For this listing, the lines between the one holding "Save my name, email, and" and the one holding "Tous droits réservés", inclusive, must be set down exactly.

EXERCISE DATA:
──────

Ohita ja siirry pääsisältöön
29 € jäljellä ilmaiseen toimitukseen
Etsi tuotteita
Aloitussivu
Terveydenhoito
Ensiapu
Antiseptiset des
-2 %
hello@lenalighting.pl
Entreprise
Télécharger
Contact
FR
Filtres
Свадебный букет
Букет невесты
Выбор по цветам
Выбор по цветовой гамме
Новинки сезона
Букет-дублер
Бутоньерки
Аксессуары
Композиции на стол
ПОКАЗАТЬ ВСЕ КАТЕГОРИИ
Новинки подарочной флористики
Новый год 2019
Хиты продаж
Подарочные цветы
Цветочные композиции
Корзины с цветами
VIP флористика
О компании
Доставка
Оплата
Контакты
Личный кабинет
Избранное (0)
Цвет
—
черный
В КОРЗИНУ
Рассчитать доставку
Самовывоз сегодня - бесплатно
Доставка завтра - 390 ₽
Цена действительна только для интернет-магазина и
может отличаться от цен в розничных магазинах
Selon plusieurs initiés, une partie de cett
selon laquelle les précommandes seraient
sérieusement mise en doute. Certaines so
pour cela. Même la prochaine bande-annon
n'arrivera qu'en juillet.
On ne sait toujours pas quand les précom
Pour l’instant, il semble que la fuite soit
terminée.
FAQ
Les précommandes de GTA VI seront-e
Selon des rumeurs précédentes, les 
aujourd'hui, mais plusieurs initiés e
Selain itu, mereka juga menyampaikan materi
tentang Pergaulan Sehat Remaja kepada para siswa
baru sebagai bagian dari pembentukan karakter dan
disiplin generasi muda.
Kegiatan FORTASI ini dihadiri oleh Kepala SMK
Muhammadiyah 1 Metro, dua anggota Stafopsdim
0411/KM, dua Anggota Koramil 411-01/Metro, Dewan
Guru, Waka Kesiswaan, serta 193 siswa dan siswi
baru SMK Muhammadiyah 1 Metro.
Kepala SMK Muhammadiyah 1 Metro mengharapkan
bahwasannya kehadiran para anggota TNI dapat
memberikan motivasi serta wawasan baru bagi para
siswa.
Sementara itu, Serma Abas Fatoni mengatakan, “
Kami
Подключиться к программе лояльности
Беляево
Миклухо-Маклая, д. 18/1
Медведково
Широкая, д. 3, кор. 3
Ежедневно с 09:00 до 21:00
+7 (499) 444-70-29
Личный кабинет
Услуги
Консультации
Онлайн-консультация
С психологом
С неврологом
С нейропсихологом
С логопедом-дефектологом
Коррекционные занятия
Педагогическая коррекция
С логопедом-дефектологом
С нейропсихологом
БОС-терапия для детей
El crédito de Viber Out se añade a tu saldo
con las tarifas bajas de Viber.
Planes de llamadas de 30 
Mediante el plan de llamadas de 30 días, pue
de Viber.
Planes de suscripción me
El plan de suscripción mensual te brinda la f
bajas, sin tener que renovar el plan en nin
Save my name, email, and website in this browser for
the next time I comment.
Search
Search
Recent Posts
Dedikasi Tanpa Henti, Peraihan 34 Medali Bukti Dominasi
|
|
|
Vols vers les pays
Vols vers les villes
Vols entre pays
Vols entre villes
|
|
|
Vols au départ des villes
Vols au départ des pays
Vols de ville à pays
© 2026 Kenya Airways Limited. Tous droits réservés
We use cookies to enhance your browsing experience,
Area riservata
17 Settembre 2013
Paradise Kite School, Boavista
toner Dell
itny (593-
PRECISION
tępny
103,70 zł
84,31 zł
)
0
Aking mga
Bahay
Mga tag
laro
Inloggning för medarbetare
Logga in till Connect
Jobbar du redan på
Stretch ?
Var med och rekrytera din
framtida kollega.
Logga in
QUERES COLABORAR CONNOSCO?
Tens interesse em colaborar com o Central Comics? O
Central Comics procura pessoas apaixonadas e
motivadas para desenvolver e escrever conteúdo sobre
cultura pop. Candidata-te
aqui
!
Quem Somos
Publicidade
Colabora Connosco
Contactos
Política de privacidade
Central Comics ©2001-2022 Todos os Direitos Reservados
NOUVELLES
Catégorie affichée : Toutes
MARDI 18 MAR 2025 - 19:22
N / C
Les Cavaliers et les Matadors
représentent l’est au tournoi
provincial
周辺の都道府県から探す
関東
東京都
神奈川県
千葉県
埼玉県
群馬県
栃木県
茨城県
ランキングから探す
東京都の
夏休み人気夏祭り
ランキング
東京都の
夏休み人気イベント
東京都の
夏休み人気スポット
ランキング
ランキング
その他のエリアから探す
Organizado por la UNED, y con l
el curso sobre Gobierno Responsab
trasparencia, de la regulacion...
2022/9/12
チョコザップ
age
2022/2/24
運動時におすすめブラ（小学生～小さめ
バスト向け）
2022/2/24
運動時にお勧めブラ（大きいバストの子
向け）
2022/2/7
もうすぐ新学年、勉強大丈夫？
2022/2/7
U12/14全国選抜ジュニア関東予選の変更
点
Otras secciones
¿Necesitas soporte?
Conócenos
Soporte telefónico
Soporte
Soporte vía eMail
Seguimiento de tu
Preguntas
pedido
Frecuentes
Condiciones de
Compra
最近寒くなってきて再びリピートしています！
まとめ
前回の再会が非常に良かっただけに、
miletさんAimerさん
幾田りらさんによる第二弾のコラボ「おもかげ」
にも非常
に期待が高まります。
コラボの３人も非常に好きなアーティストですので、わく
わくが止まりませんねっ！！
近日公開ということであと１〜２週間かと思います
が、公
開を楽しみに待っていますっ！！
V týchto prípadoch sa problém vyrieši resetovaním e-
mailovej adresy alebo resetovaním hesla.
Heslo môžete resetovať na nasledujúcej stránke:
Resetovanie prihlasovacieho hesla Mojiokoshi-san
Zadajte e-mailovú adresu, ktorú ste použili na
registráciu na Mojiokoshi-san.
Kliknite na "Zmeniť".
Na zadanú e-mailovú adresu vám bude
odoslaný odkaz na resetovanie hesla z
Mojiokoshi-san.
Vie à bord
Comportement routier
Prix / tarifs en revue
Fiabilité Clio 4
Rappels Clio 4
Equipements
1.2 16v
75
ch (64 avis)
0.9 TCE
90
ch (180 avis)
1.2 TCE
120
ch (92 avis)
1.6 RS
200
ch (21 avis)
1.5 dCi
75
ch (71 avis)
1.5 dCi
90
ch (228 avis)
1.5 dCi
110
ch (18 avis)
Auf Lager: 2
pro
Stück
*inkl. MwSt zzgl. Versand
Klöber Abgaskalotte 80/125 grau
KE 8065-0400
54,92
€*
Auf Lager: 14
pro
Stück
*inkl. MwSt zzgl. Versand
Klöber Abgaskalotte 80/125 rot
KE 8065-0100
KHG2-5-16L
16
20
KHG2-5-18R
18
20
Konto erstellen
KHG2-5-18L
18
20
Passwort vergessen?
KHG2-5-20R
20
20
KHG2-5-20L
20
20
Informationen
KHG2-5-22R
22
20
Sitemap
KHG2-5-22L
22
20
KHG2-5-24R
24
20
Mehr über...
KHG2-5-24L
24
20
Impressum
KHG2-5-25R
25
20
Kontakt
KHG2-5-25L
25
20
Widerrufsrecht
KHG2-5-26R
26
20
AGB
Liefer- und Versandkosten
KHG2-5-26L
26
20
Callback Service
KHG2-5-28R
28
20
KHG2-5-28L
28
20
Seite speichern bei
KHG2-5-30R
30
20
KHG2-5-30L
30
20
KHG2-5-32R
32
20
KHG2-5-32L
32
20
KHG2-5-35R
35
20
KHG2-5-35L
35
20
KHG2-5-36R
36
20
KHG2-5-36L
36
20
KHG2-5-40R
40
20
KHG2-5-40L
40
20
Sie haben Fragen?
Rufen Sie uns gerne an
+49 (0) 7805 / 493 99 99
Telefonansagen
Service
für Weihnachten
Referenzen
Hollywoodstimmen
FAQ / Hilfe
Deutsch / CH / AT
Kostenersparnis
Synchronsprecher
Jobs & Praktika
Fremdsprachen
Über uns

──────

REPLY:
Save my name, email, and website in this browser for
the next time I comment.
Search
Search
Recent Posts
Dedikasi Tanpa Henti, Peraihan 34 Medali Bukti Dominasi
|
|
|
Vols vers les pays
Vols vers les villes
Vols entre pays
Vols entre villes
|
|
|
Vols au départ des villes
Vols au départ des pays
Vols de ville à pays
© 2026 Kenya Airways Limited. Tous droits réservés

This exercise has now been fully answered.